2 of 230 comments (clear)

  1. Re:really? by TheRaven64 · · Score: 5, Informative
    The reason for a limited number of top level domains is that top level domain lookups require an access to the root DNS servers. There are a relatively small number of theses, and each DNS cache must know the IP addresses of them in order to function. With a small number of TLDs, most domain name lookups can cache the authoritative servers for them. When you look up a .com address, your DNS cache generally already knows where the authoritative server for .com domains is, and so it doesn't need to hit the root servers.

    This removes a single point of failure from the domain name system - every single root domain server can fail, and most people will only notice when they enter a TLD which doesn't exist (at which point they will get a DNS failure instead of an nonexistend domain error).
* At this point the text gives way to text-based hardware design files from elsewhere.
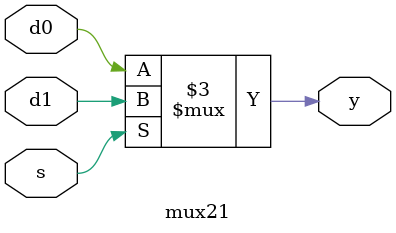
<source format=v>
module mux21 (s,d0,d1,y);
input s,d0,d1;
output y;

wire s,d0,d1;
reg y;

always@(d0 or d1 or s)
 begin
    if(s)
     y = d1;
    else
     y = d0;    
end
endmodule

</source>
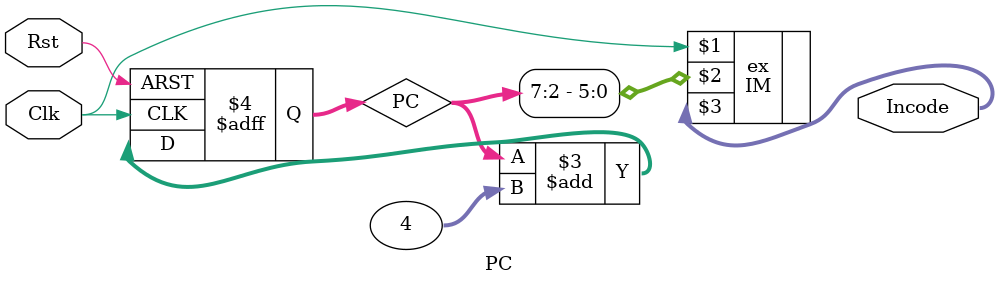
<source format=v>
`timescale 1ns / 1ps
module PC(Rst, Clk, Incode);
input Rst, Clk;
output [31:0] Incode;
reg [31:0] PC;
always @(posedge Rst or negedge Clk)
begin
	if(Rst == 1)
		PC <= 32'h0000_0000;
	else
		PC <= PC + 4;
end
IM ex(Clk, PC[7:2], Incode);
endmodule

</source>
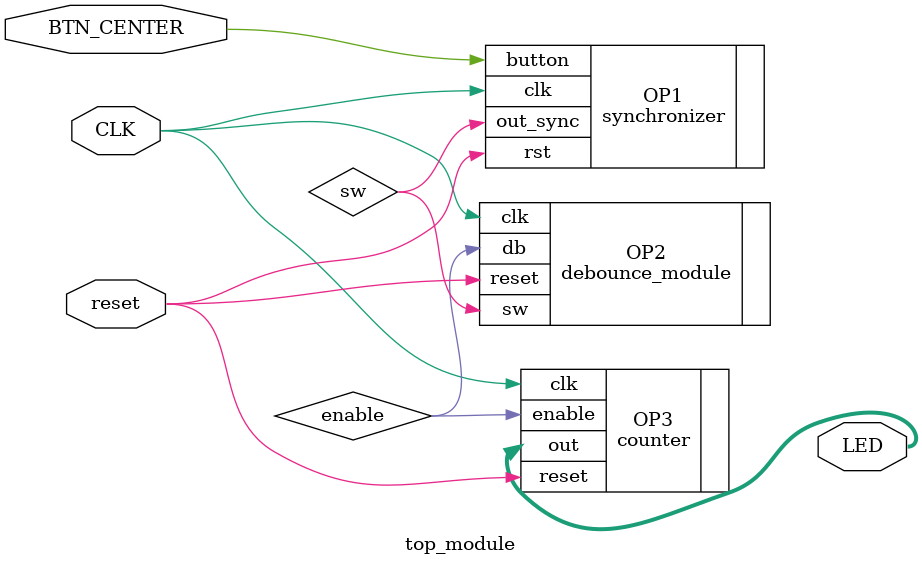
<source format=sv>
`timescale 1ns / 1ps


module top_module(BTN_CENTER,CLK, reset, LED );

    input logic BTN_CENTER, CLK, reset;
    output logic [15:0] LED;
    
    logic sw,enable;

    synchronizer OP1(.button(BTN_CENTER), .out_sync(sw), .clk(CLK), .rst(reset));
    debounce_module OP2(.sw(sw),.reset(reset), .clk(CLK), .db(enable));
    counter OP3(.enable(enable), .clk(CLK), .reset(reset), .out(LED));
    
 
    
endmodule

</source>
Similarly, if the .com servers failed, then you would still be able to access .org domains (for example).

    --
    I am TheRaven on Soylent News
  2. Re:The nature of the spirit of name restritctions by Arathrael · · Score: 4, Informative

    Had to read the link myself to understand it, the article summary is less than clear.

    Basically, the idea was you could initially only buy third level domains such as IAAL.law.pro, but you had to provide credentials to establish your professional status to buy them.

    ICANN then allowed second level domains to be sold - e.g. IAAL.pro - but you had to own a third level domain first and hence have gone through the credential-establishing process.

    EnCirca are selling second level domains to be sold without having a third level domain first, thus skipping the credential-establishing bit entirely, and this is bad.

    That's as far as I understand it anyway. Does that make sense?